(Aufgabenliste)
(1) Prüfe, ob die Aussagen (a), (b) und (c) mit dem Seitentext übereinstimmen. Antworte jeweils mit Ja oder Nein und zitiere wörtlich die entscheidende Stelle des Seitentexts.
(a) Der S&P 500 ist im vergangenen Jahr um 24,2 % gestiegen.
(b) Im Geschäftsjahr 2023/2024 lag das KGV-Niveau bei Nvidia beim 80-Fachen des Gewinns.
(c) Die Gewinnerwartungen für den Index sind seit Oktober gestiegen.
(2) Gib den Abschnitt des Seitentexts wieder, der bei den Worten „Und das sind“ beginnt und nach „USD gesunken sind.“ endet. Tausche dabei „teuer“ gegen „kostspielig“.

(Seitentext)
....
Das Unternehmen ist seiner Zeit weit voraus ist. Und der Aktienkurs erscheint angesichts des explosiven Wachstums des Unternehmens noch nicht einmal besonders teuer. Allerdings waren in der Vergangenheit nur wenig Unternehmen dieser Größe in der Lage, ein solches Wachstum aufrechtzuerhalten. Dies spiegelt sich auch bei Nvidia bereits wider in den KGVs des abgelaufenen Geschäftsjahres. Während der jährliche Höchstkurs in den Jahren 2021 bis 2023 noch bei KGVs zwischen 80 und 110 notierte, lag das Niveau im Geschäftsjahr 2023/2024 wieder auf dem niedrigeren Niveau der Vorjahre vom 50-Fachen des Gewinns. Kurzum: Nvidia spielt derzeit zwar eindeutig in einer eigenen Liga, aber die Bewertung ist nicht abgekoppelt von der Entwicklung des Ertragsniveaus
Die fehlende Marktbreite könnte allerdings zum Problem werden. Im vergangenen Jahr stieg der S&P 500, der nach den Marktbewertungen der Unternehmen gewichtet ist, um 24,2 %. Auf gleichgewichteter Basis wäre er hingegen nur um 11,6 % gestiegen. Damit war 2023 das erste Jahr seit 1998 (inmitten der Dot-Com-Euphorie), dass der S&P 500 seine gleichgewichtete Version um mehr als 10 Prozentpunkte übertraf. Im bisherigen Jahresverlauf ist der Index um rund 6 % gestiegen, während der gleichgewichtete Index nur um 2,5 % zugelegt hat.
Und das sind die Risikofaktoren
Während die Bewertung von Nvidia derzeit aufgrund der operativen Entwicklung leicht zu rechtfertigen sein mag, sieht der S&P 500 als Ganzes teuer aus: Er wird jetzt mit dem rund 22-Fachen des voraussichtlichen Gewinns gehandelt, da die Erwartungen für den Gesamtjahresgewinn für den Index von 245 bis 250 USD im Oktober auf heute 243 USD gesunken sind.
....
(Zu prüfendes Material)
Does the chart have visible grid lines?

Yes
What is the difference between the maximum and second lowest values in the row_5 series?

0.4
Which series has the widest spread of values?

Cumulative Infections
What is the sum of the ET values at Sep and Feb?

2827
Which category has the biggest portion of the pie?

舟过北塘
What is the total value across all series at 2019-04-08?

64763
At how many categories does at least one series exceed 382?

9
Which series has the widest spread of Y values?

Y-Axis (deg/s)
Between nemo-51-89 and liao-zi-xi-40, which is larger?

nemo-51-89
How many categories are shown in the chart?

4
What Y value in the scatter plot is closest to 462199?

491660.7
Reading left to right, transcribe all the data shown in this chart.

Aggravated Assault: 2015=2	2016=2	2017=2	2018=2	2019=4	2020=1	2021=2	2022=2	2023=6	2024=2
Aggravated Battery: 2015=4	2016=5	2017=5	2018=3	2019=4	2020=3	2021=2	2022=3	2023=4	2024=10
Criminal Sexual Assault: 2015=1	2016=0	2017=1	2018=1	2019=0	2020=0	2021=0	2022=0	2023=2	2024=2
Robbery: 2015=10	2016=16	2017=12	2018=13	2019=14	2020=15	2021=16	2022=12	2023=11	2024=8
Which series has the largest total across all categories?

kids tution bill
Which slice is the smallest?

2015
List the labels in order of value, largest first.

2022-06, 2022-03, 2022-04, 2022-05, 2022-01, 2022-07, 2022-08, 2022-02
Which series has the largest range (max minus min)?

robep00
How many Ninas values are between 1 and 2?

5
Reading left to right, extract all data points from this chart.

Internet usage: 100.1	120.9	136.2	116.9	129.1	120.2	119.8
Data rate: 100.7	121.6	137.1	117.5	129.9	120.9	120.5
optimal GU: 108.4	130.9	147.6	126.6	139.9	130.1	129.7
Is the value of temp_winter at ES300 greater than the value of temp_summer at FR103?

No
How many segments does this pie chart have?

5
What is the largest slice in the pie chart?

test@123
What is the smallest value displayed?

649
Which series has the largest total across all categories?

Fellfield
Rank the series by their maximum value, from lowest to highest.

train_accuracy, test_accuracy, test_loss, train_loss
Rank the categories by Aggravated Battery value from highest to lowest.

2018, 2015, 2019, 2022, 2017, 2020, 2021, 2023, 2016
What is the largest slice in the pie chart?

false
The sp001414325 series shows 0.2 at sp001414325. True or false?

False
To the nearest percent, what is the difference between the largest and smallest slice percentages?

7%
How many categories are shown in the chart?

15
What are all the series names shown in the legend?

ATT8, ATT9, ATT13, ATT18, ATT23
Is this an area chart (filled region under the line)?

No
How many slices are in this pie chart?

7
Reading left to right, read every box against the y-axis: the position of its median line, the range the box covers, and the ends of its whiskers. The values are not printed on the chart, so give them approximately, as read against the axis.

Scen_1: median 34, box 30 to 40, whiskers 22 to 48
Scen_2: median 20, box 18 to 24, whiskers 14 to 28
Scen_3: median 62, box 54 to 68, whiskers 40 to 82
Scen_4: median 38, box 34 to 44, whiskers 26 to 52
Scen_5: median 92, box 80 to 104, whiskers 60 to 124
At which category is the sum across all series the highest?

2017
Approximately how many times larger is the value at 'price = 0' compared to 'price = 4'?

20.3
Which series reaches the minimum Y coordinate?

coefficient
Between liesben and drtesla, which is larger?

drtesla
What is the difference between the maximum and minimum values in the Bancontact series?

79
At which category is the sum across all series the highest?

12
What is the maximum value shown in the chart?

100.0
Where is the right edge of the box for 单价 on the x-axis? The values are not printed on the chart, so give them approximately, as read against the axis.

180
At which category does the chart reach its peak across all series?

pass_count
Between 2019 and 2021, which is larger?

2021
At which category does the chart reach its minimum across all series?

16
....
(Lösungen)
(1)
(a) Ja: „Im vergangenen Jahr stieg der S&P 500, der nach den Marktbewertungen der Unternehmen gewichtet ist, um 24,2 %.“
(b) Nein: „lag das Niveau im Geschäftsjahr 2023/2024 wieder auf dem niedrigeren Niveau der Vorjahre vom 50-Fachen des Gewinns“
(c) Nein: „da die Erwartungen für den Gesamtjahresgewinn für den Index von 245 bis 250 USD im Oktober auf heute 243 USD gesunken sind“

(2)
Und das sind die Risikofaktoren
Während die Bewertung von Nvidia derzeit aufgrund der operativen Entwicklung leicht zu rechtfertigen sein mag, sieht der S&P 500 als Ganzes kostspielig aus: Er wird jetzt mit dem rund 22-Fachen des voraussichtlichen Gewinns gehandelt, da die Erwartungen für den Gesamtjahresgewinn für den Index von 245 bis 250 USD im Oktober auf heute 243 USD gesunken sind.